Валентина - Эвелин Энтони
Шрифт:
Интервал:
Закладка:
— Пройдемте дальше, мадам, мне хочется осмотреть весь сад.
Ей стало ясно, чего он добивается. Она была вся натянута, как тонкая струна. Сделав несколько шагов, она вдруг почувствовала его горячие губы на своих губах и его жадный язык, силившийся разомкнуть их… Так же неожиданно он выпустил ее из объятий.
— Мне надо идти. Ровно через час я пришлю за вами экипаж. А теперь нам бы надо выйти к гостям для прощания. А вашего любезнейшего мужа мне хочется еще и поблагодарить отдельно…
Действительно, не прошло и нескольких минут, как гости разъехались. Не ожидая мужа, Валентина кинулась наверх, в спальню. Яна ждала ее.
— Дать вам попить чего-нибудь тепленького, мадам? Вы выглядите такой усталой! Слава Богу, гости не стали засиживаться!

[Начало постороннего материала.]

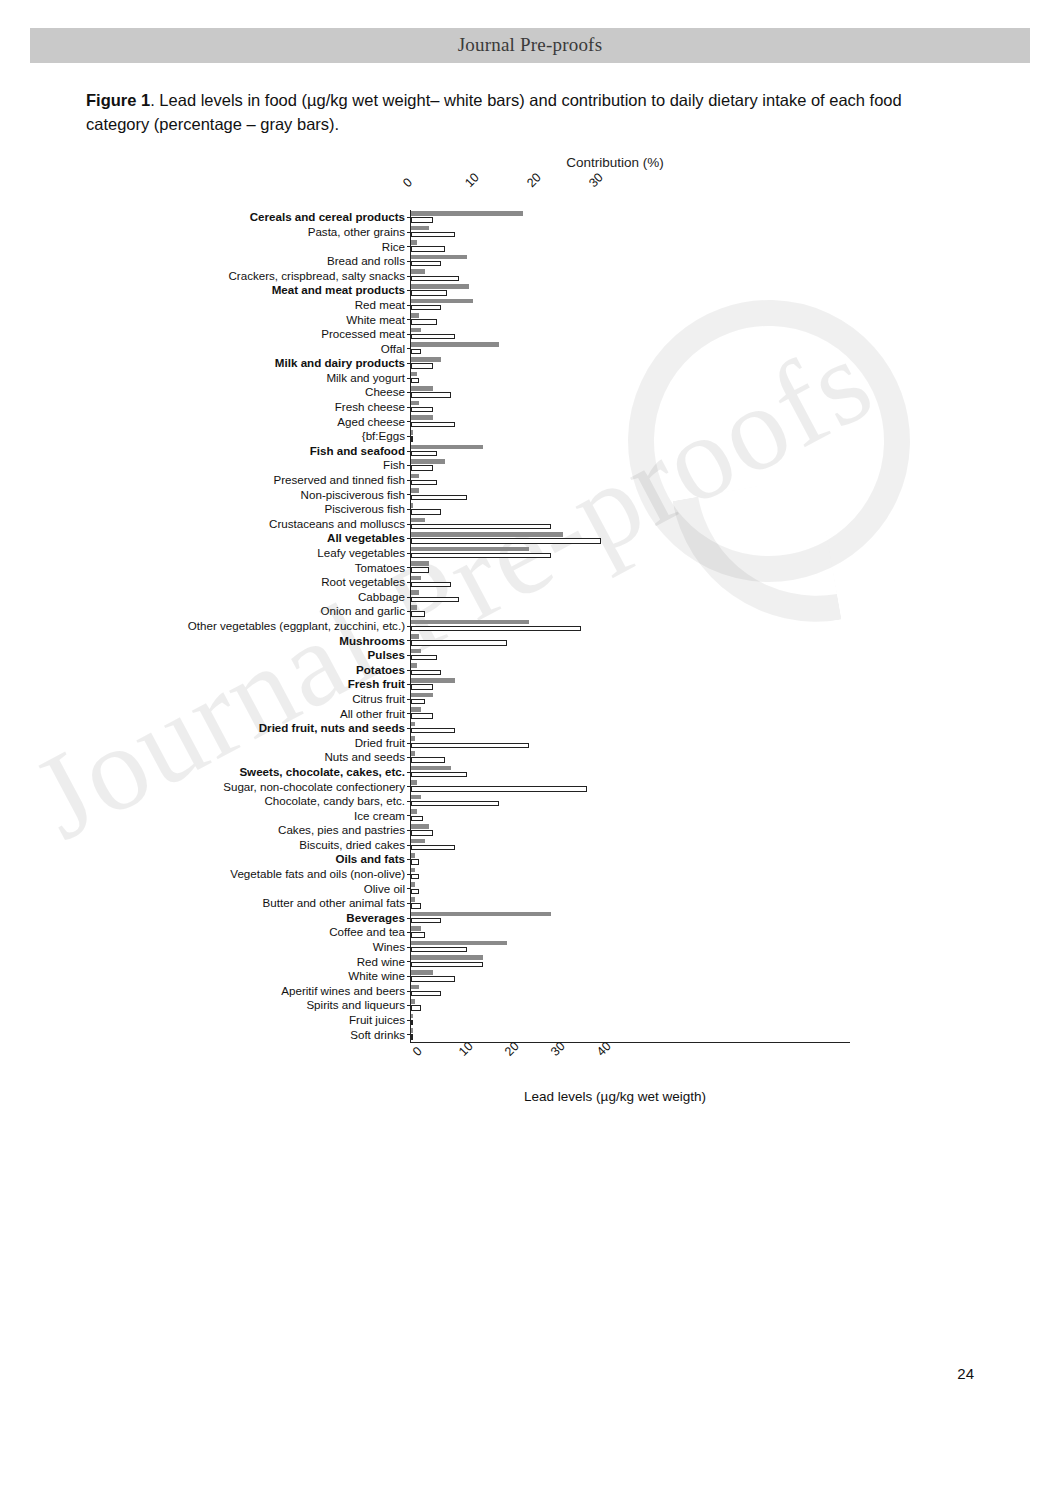Journal Pre-proofs
Figure 1. Lead levels in food (µg/kg wet weight– white bars) and contribution to daily dietary intake of each food category (percentage – gray bars).
Journal Pre-proofs
Contribution (%)
0
10
20
30
Cereals and cereal products
Pasta, other grains
Rice
Bread and rolls
Crackers, crispbread, salty snacks
Meat and meat products
Red meat
White meat
Processed meat
Offal
Milk and dairy products
Milk and yogurt
Cheese
Fresh cheese
Aged cheese
{bf:Eggs
Fish and seafood
Fish
Preserved and tinned fish
Non-pisciverous fish
Pisciverous fish
Crustaceans and molluscs
All vegetables
Leafy vegetables
Tomatoes
Root vegetables
Cabbage
Onion and garlic
Other vegetables (eggplant, zucchini, etc.)
Mushrooms
Pulses
Potatoes
Fresh fruit
Citrus fruit
All other fruit
Dried fruit, nuts and seeds
Dried fruit
Nuts and seeds
Sweets, chocolate, cakes, etc.
Sugar, non-chocolate confectionery
Chocolate, candy bars, etc.
Ice cream
Cakes, pies and pastries
Biscuits, dried cakes
Oils and fats
Vegetable fats and oils (non-olive)
Olive oil
Butter and other animal fats
Beverages
Coffee and tea
Wines
Red wine
White wine
Aperitif wines and beers
Spirits and liqueurs
Fruit juices
Soft drinks
0
10
20
30
40
Lead levels (µg/kg wet weigth)
24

Яна принялась стелить постель, что-то бормоча себе под нос. Она втихомолку негодовала, что графине пришлось развлекать гостей за столом после целого дня таких испытаний.
— Я уезжаю, — сказала Валентина, садясь к зеркалу. Она взглянула туда и вдруг, повинуясь неясному импульсу, стерла со щек румяна. Теперь лицо ее стало неестественно бледным в колеблющемся свете свечи.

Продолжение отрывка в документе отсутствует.